SOURCE INFORMATION —
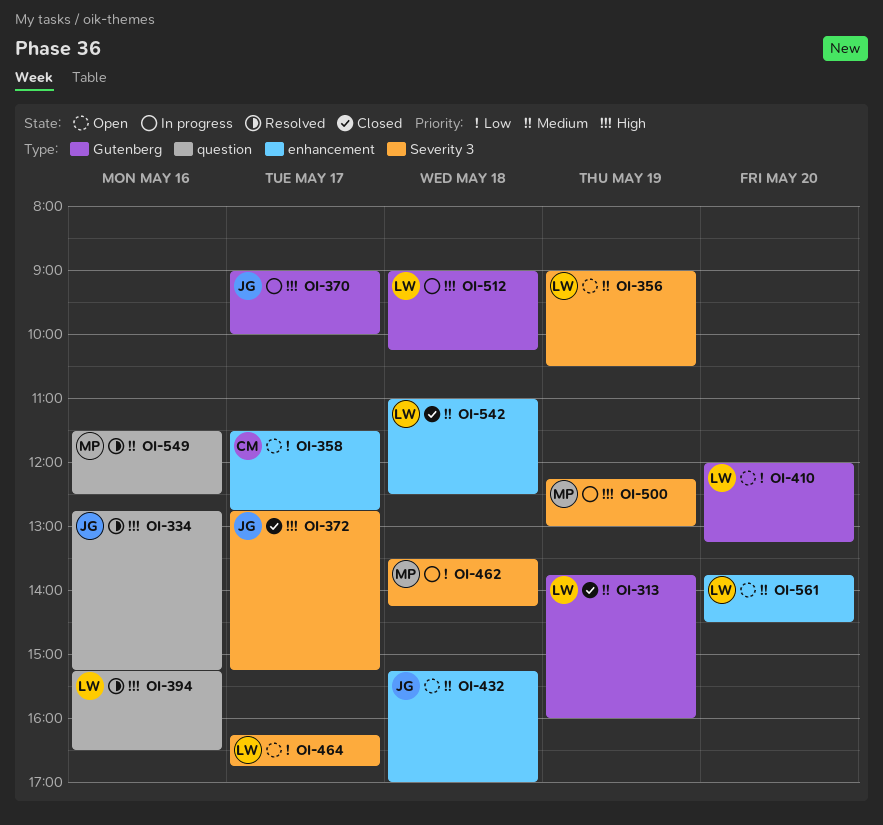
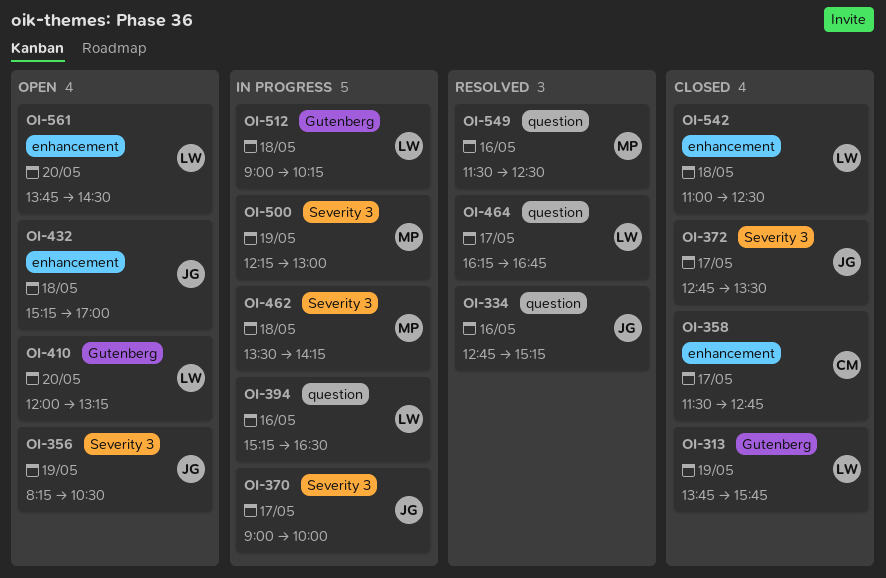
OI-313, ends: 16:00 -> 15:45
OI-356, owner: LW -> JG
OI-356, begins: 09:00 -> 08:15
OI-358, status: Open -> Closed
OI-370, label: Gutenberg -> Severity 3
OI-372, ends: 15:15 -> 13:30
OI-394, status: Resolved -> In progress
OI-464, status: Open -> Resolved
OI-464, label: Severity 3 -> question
==
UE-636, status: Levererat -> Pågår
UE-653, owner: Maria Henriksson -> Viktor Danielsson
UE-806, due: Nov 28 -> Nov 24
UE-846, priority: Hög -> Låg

TASK DETAILS — Could you transcribe the entries above word for word, from the line with "UE-636, status: Levererat -> Pågår" down to the line with "UE-846, priority: Hög -> Låg", keeping both?

TASK RESPONSE —
UE-636, status: Levererat -> Pågår
UE-653, owner: Maria Henriksson -> Viktor Danielsson
UE-806, due: Nov 28 -> Nov 24
UE-846, priority: Hög -> Låg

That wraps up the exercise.